=== Section Start ===

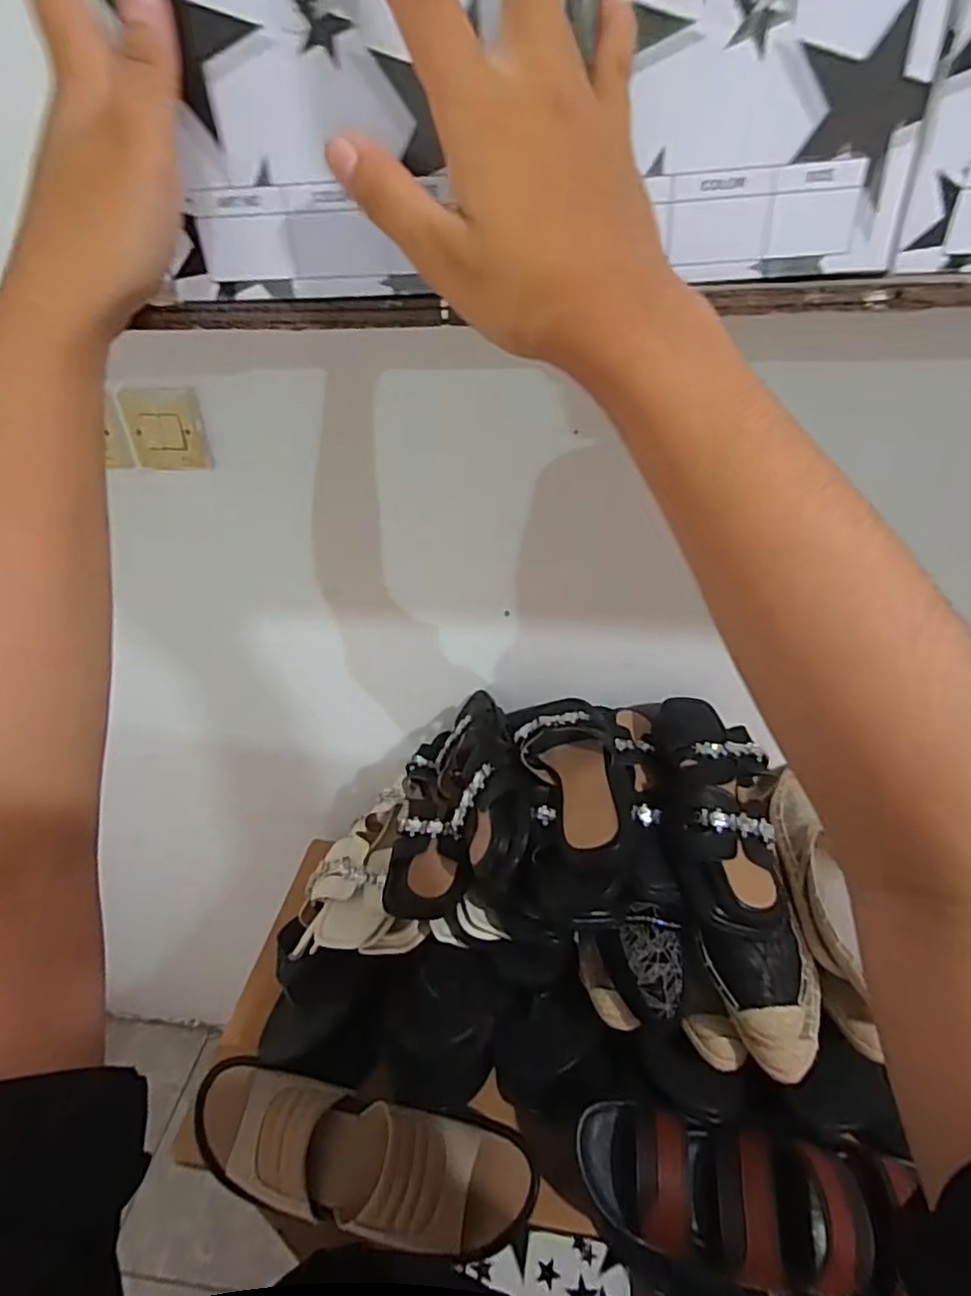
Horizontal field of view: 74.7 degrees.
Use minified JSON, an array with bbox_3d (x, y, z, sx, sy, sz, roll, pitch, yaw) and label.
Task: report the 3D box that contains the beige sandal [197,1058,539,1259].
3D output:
[{"bbox_3d":[-0.125,0.471,0.592,0.339,0.062,0.110,5,37,10],"label":"beige sandal"}]

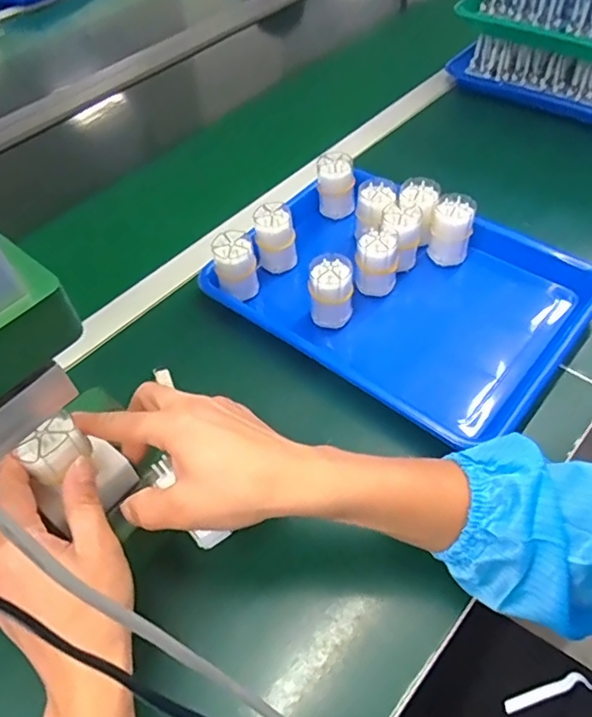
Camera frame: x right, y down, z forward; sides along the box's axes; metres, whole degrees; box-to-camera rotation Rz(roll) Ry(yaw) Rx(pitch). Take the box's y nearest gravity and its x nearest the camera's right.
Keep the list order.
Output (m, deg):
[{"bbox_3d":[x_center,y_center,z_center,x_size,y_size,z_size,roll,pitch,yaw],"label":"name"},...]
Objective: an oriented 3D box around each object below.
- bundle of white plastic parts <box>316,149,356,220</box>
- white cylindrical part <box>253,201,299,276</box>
[{"bbox_3d":[0.044,-0.191,0.615,0.042,0.062,0.033,-2,51,4],"label":"bundle of white plastic parts"},{"bbox_3d":[-0.020,-0.122,0.568,0.039,0.063,0.040,-9,50,-1],"label":"white cylindrical part"}]

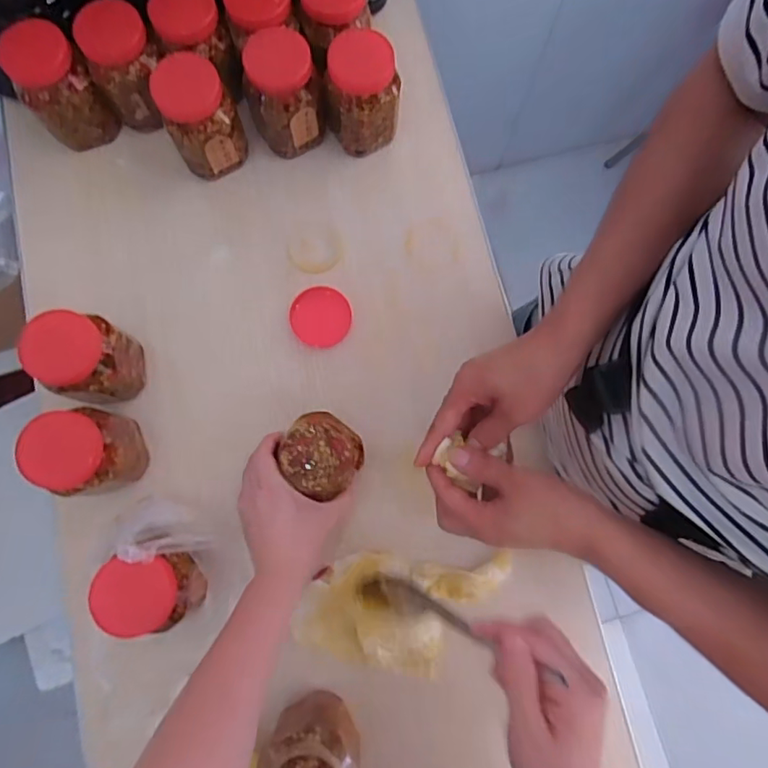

=== Section End ===

_Work item_
Copy every line from the records that holds the string "roll".

_Solution to the exercise_
Use minified JSON, an array with bbox_3d (x, y, z, sx, sy, sz, roll, pitch, yaw) and label.
Camera frame: x right, y down, z forward; sides along the box's axes; metres, whole degrees; box-to-camera rotation Rz(roll) Ry(yaw) Rx(pitch). Take the box's y nearest gravity and its x nearest the camera's right.
[{"bbox_3d":[x_center,y_center,z_center,x_size,y_size,z_size,roll,pitch,yaw],"label":"name"},...]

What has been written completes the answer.